List of tasks:
A) In the announcement of the American Casino screening, where will the film be shown?
B) Pick up the announcement of the American Casino film screening after its last sentence and keep writing it.

MANHATTAN, Kan. - The Monthly Film Series sponsored by the Manhattan Alliance for Peace and Justice, the Manhattan/Riley County League of Women Voters and private donors, brings a powerful documentary, American Casino, to the community this month that looks into the causes of the 2008 economic crisis.
The viewing will take place at 6:30 pm on Tuesday 9 February at the Manhattan Public Library Auditorium. The public is invited to attend.
"American Casino is a powerful and shocking look at the subprime lending scandal. If you want to understand how the US financial system failed and how mortgage companies ripped off the poor, see this film," commented Joseph Stiglitz, Nobel prize-winning economist.
American Casino finally explains how and why over $12 trillion of our money vanished into the casino that had been created by unregulated banking.

Listed entries:
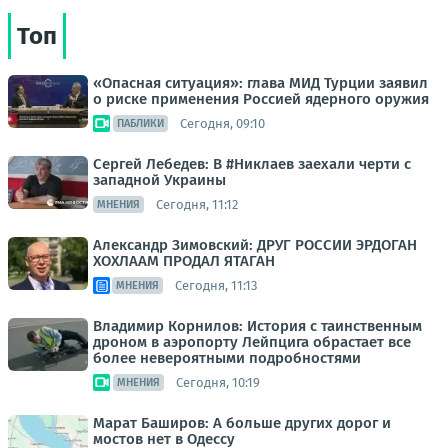
Топ
«Опасная ситуация»: глава МИД Турции заявил
о риске применения Россией ядерного оружия
Сегодня, 09:10
ПАБЛИКИ
Сергей Лебедев: В #Никлаев заехали черти с
западной Украины
Сегодня, 11:12
МНЕНИЯ
Александр Зимовский: ДРУГ РОССИИ ЭРДОГАН
ХОХЛААМ ПРОДАЛ ЯТАГАН
Сегодня, 11:13
МНЕНИЯ
Владимир Корнилов: История с таинственным
дроном в аэропорту Лейпцига обрастает все
более невероятными подробностями
Сегодня, 10:19
МНЕНИЯ
Марат Баширов: А больше других дорог и
мостов нет в Одессу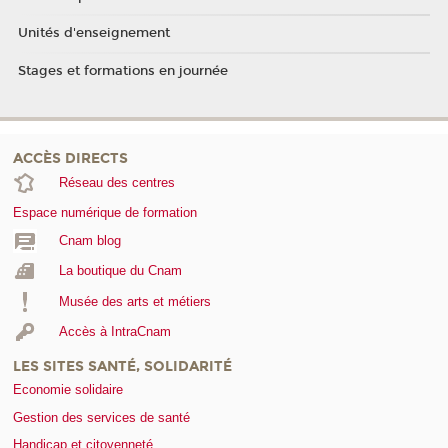
Unités d'enseignement
Stages et formations en journée
ACCÈS DIRECTS
Réseau des centres
Espace numérique de formation
Cnam blog
La boutique du Cnam
Musée des arts et métiers
Accès à IntraCnam
LES SITES SANTÉ, SOLIDARITÉ
Economie solidaire
Gestion des services de santé
Handicap et citoyenneté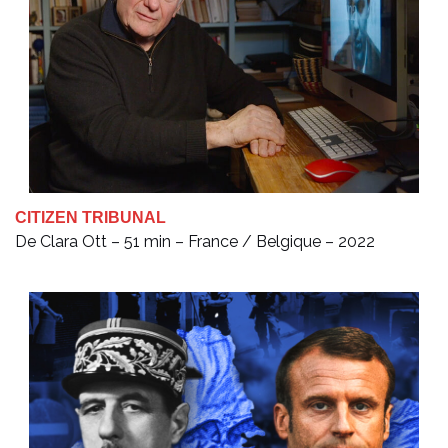
CITIZEN TRIBUNAL
De Clara Ott – 51 min – France / Belgique – 2022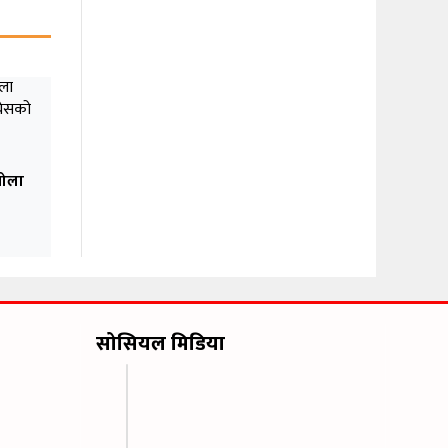
तोला
सोसियल मिडिया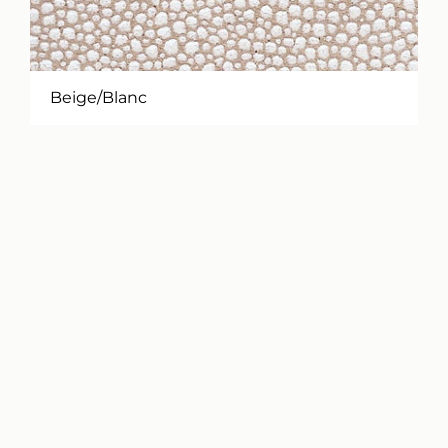
Beige/Blanc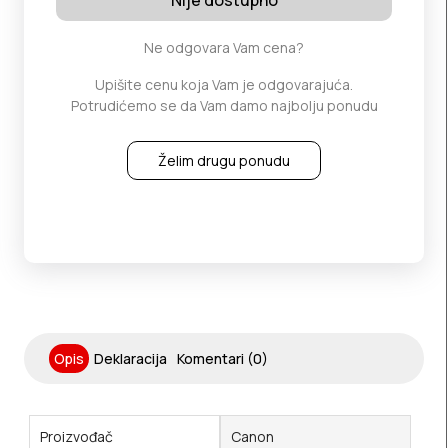
Nije dostupno
Ne odgovara Vam cena?
Upišite cenu koja Vam je odgovarajuća.
Potrudićemo se da Vam damo najbolju ponudu
Želim drugu ponudu
Opis
Deklaracija
Komentari (0)
Proizvođač
Canon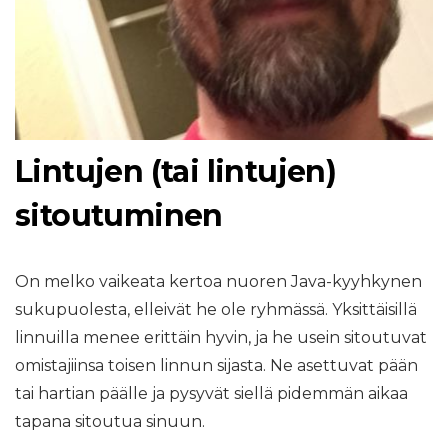
Lintujen (tai lintujen)
sitoutuminen
On melko vaikeata kertoa nuoren Java-kyyhkynen
sukupuolesta, elleivät he ole ryhmässä. Yksittäisillä
linnuilla menee erittäin hyvin, ja he usein sitoutuvat
omistajiinsa toisen linnun sijasta. Ne asettuvat pään
tai hartian päälle ja pysyvät siellä pidemmän aikaa
tapana sitoutua sinuun.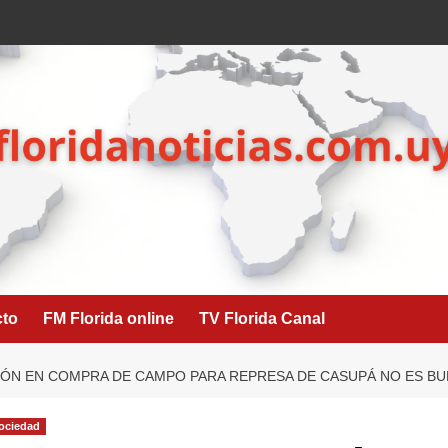
cto
FM Florida online
TV Florida Canal
IÓN EN COMPRA DE CAMPO PARA REPRESA DE CASUPÁ NO ES BU
ociedad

Task answers:
A) At the Manhattan Public Library Auditorium.

B)
For chips, the casino used real people, like the ones viewers will meet in Baltimore, where the film is based. These are not the heedless spendthrifts of Wall Street legend, but a high school teacher, a therapist, a minister of the church. They were sold on the American Dream as a safe investment. Too late, they discovered the truth. Cruelly, as African - Americans, they and other minorities were the prime targets for the subprime loans that powered the casino. According to the Federal Reserve, African-Americans were four times more likely than whites to be sold subprime loans.
Viewers will also meet the players. A banker explains that the complex securities he designed were "fourth dimensional" and sold to "idiots." A senior Wall Street ratings agency executive describes being ordered to "guess" the worth of billion dollar securities. A mortgage loan salesman explains how borrowers' incomes were inflated to justify a loan. A billionaire describes how he made a massive bet that people would lose their homes and has won $500 million, so far.
Finally, as the global financial system crumbles and outraged but impotent lawmakers fume at Wall Street titans, the viewers get to see the casino's endgame: Riverside, California, a foreclosure wasteland given over to colonies of rats and methamphetamine labs, where disease-bearing mosquitoes breed in their millions in the stagnant swimming pools of yesterday's dreams.
Filmed over twelve months in 2008, American Casino takes you inside a game that our grandchildren never wanted to play.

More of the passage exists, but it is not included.